Actualité »

Le regard tourné vers la sauvegarde de la mémoire

 

MellaMÊME si les vers du poète argentin Juan Gelman qui ouvre cet article s’adressent à Victor Casaus, il s’avère que l’on retrouve cette même passion, ce même sens de l’aventure qui anime sa littérature au sein de l’institution culturelle qu’il dirige depuis plus de deux décennies : le Centre Pablo de la Torriente Brau.

Installé dans un petit immeuble au N° 63 de la rue Muralla, dans le Centre historique de La Havane, le Centre Pablo, comme on l’appelle affectueusement, mène un travail culturel incessant, qui réunit les langages et les manières de faire les plus variés.

Depuis son ouverture, il s’est caractérisé par l’étude, la recherche et la sauvegarde des documents de Pablo de la Torriente, l’un des meilleurs représentants de la littérature cubaine du 20e siècle, ainsi que d’autres facettes de la culture, comme la Nueva trova, le graphisme, l’art numérique et la littérature de témoignage.

Rien d’étonnant à ce que le Centre soit aussi polyvalent. Nous pouvons y apprécier l’œuvre la plus personnelle de Victor Casaus (La Havane, 1944), que ce soit des œuvres littéraires : les recueils de poèmes De un tiempo a esta parte (Depuis quelque temps) ; Amar sin papeles (Aimer sans papiers) ; El libro de Maria (Le livre de Maria); les essais Defensa del testimonio (Défense du témoignage), des contes : Sobre la marcha (Au fur et à mesure), et des témoignages : Pablo con el filo de la hoja (Pablo au fil de la lame) et un texte de référence, Giron en la memoria) et du cinéma : Que levante la mano la guitarra (Que la guitare lève la main ; Vamos a caminar por la Casa (Marchons dans la Casa)

La prochaine Foire du livre Cuba 2018 a été l’occasion de rencontrer le directeur du Centre pour un entretien qui, comme d’habitude, a porté sur de nombreux sujets.

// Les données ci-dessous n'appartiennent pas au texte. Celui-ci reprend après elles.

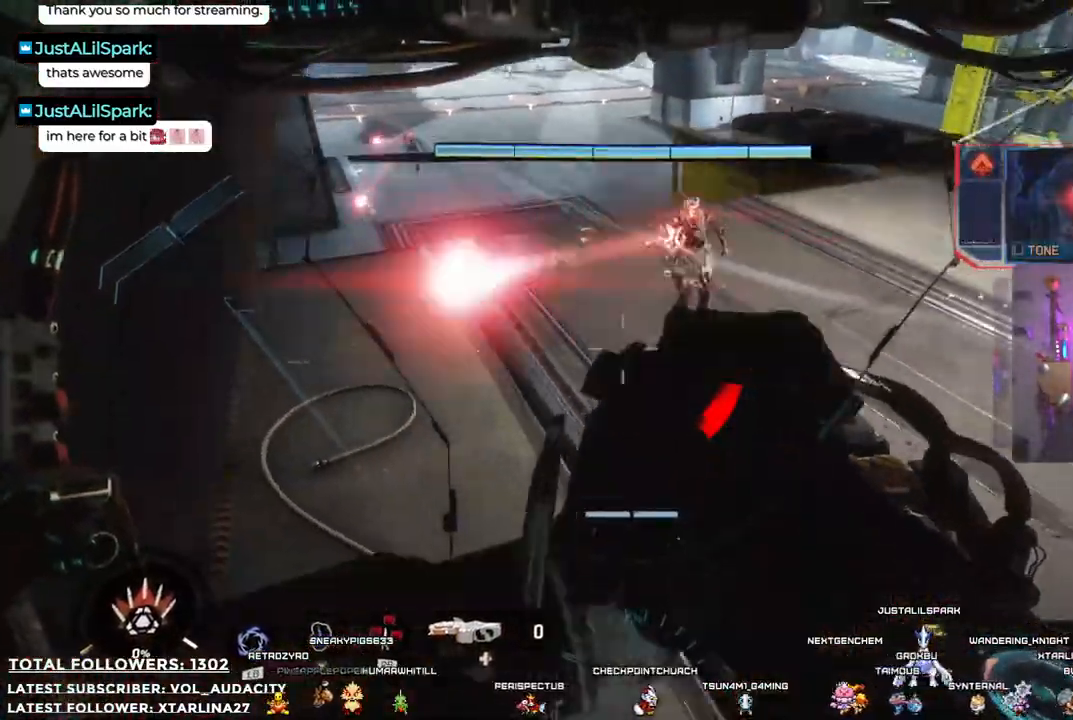
{"buttons": ["R1"], "left_stick": "down", "right_stick": "up", "events": [[17, "right_stick", "center"], [267, "right_stick", "up-right"], [417, "right_stick", "up"], [434, "left_stick", "down"]]}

Parlez-nous d’abord des nouveaux livres…

Depuis près de deux décennies, le label Ediciones La Memoria s’est consacré à préserver la mémoire de l’île et de ses habitants. Il a dans son catalogue plus de 80 titres. La première collection a été Palabras de Pablo. Cette année nous présenterons à la Casa del Alba les titres Barcos de papel (Bateaux de papier), de Carlos Lechuga ; Hungria 1956. Historia de una insurreccion (Hongrie 1956. Histoire d’une insurrection), par Fernando Barral ; El tiempo que nous toco vivir (Le temps qu’il nous a été donné de vivre), de Jorge C. Oliva et Julio Antonio Mella. Textos escogidas, une compilation de Julio César Guanche. Le lancement de La Habana de Pablo, de Leonardo Depestre aura lieu au Centre des études martiniennes et à la Salle Nicolas, à San Carlos de la Cabaña, la 10e réédition de Silvio, que levante la mano la guitarra, que j’ai écrit avec Luis Rogelio Nogueras. Les livres Elpidio Valdés. Los inicios y Verdugos. (Elpidio Valdés Les débuts et les bourreaux) seront présentés en hommage à Juan Padron. Pour conclure, ce sera le lancement spécial de Sharing dreams/Compartiendo sueños. Memorias, une compilation de Xenia Reloba qui réunit des œuvres graphiques de designers cubains et étasuniens.

Le Centre Paul est fait de défis. À quoi devons-nous nous attendre cette année ?

Nous poursuivrons l’exécution du plan éditorial de 2018, avec huit nouveaux titres, parmi lesquels la réédition de Aventuras, venturas y desventuras de un mambí (Aventures, joies et mésaventures d’un mambí), de Raul Roa, avec une préface de Raul Roa Kouri. Par ailleurs, nous fêtons les deux décennies de l’espace A guitarra limpia, né en novembre 1998 avec le concert mémorable Futuro inmediato du trovador Santiago Feliu.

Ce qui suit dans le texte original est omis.